Le cadre de vie étudiante et les conditions d'études ne sont pas les mêmes dans une université et une école d'ingénieurs. Ouverture à l'international, vie associative, entrepreneuriat... Dans ces domaines, les écoles d'ingénieurs l'emportent pour le moment sur les universités et bénéficient de plus de notoriété, ce qui donne une valeur ajoutée à leurs diplômes. À noter : seules les écoles d'ingénieurs ont le droit de délivrer le titre d'ingénieur. Néanmoins, cela n'empêche pas les diplômés des CMI d'être embauchés à des postes d'ingénieurs.

Un atout des CMI à l'université : des parcours par paliers

Si vous trouvez le rythme trop soutenu dans le parcours CMI, vous avez toujours la possibilité de renoncer à l'ajout de cours et de rejoindre le cursus "classique". Un diplôme intermédiaire existe pour ceux qui souhaitent ne valider que la licence et ne pas continuer en master. Par ailleurs, l'emploi du temps des étudiants en CMI "se rapproche de celui des écoles d'ingénieurs. Les étudiants travaillent aussi beaucoup en petits groupes sur des projets", décrit Pierre Leblond, directeur de la formation CMI BSE à l'université de Lorraine.

Selon que vous voudrez une formation généraliste ou spécialisée...

Il existe plus de 200 écoles d'ingénieurs en France. Autant dire que chacun peut en trouver une qui lui correspond, après le bac ou après une prépa. Il existe des écoles spécialisées, mais la formation en école d'ingénieurs est le plus souvent généraliste. Et une formation de ce type est peut-être préférable pour les jeunes qui n'ont pas encore de projet professionnel réfléchi.

De leur côté, les universités proposeront 68 cursus différents à la rentrée 2014. Chimie, maths appliquées, environnement, sciences des matériaux... mais aussi économie, géographie et urbanisme, les spécialisations sont variées. "Certains masters d'ingénierie ciblent des niches, avec des enseignements plus pointus dans certains domaines technologiques. Cela peut être un avantage, mais aussi un handicap car le jeune diplômé sera moins adaptable d'un poste à l'autre", critique Christian Lerminiaux, président de la CDEFI (Conférence des directeurs des écoles françaises d'ingénieurs).

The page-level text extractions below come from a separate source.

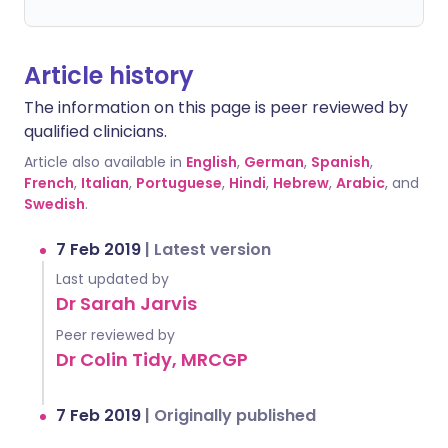
Article history
The information on this page is peer reviewed by
qualified clinicians.
Article also available in
English
,
German
,
Spanish
,
French
,
Italian
,
Portuguese
,
Hindi
,
Hebrew
,
Arabic
, and
Swedish
.
7 Feb 2019
|
Latest version
Last updated by
Dr Sarah Jarvis
Peer reviewed by
Dr Colin Tidy, MRCGP
7 Feb 2019
|
Originally published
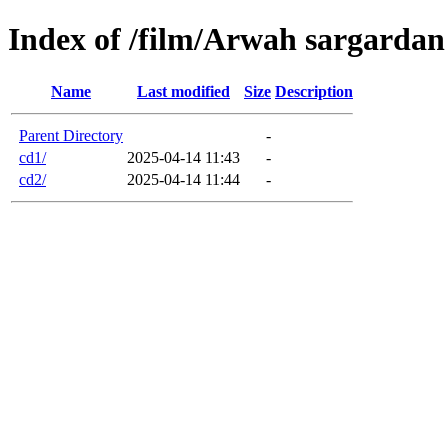
Index of /film/Arwah sargardan
Name
Last modified
Size
Description
Parent Directory
-
cd1/
2025-04-14 11:43
-
cd2/
2025-04-14 11:44
-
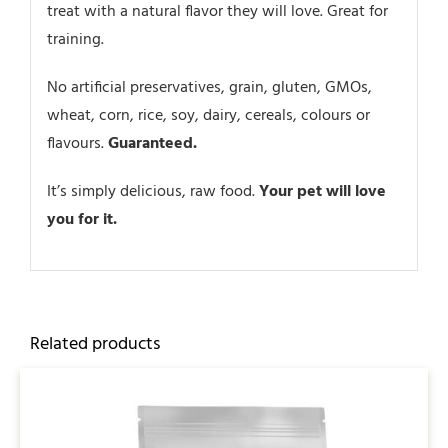
treat with a natural flavor they will love. Great for
training.
No artificial preservatives, grain, gluten, GMOs,
wheat, corn, rice, soy, dairy, cereals, colours or
flavours.
Guaranteed.
It’s simply delicious, raw food.
Your pet will love
you for it.
Related products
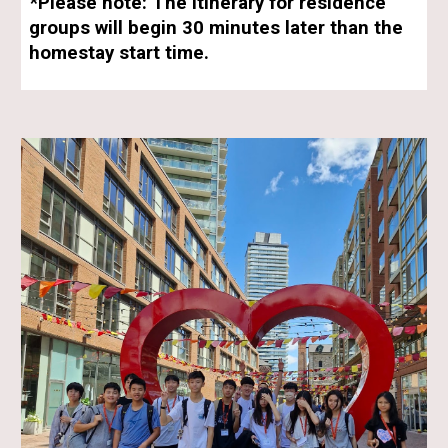
*Please note: The itinerary for residence
groups will begin 30 minutes later than the
homestay start time.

Se spécialiser dès la L1 permet pour certains de "ne pas perdre les deux années de prépa scientifique avec des enseignements très généralistes. Cela peut être dommage si on se prédestine déjà à un secteur", explique Anas Sakout, chargé de mission sur le CMI à l'université La Rochelle.

Et côté débouchés ?

Comme les écoles d'ingénieurs, les universités imposent des périodes de stages allant d'un mois en L1 à 6 mois en M2. "Les CMI ont un adossement fort à la recherche, car il est nécessaire d'avoir un laboratoire reconnu au niveau international pour obtenir le label", indique Anas Sakout. Des stages sont d'ailleurs obligatoires en laboratoire.

Dans un rapport daté de mai 2014, la CDEFI distinguait les CMI des écoles d'ingénieurs, en qualifiant ces dernières de "plus professionnalisantes que les masters". Mais pour Timothée, "le CMI ouvre autant au monde de l'entreprise qu'à celui de la recherche". Les CMI ouvrent donc une nouvelle voie vers les métiers d'ingénieurs.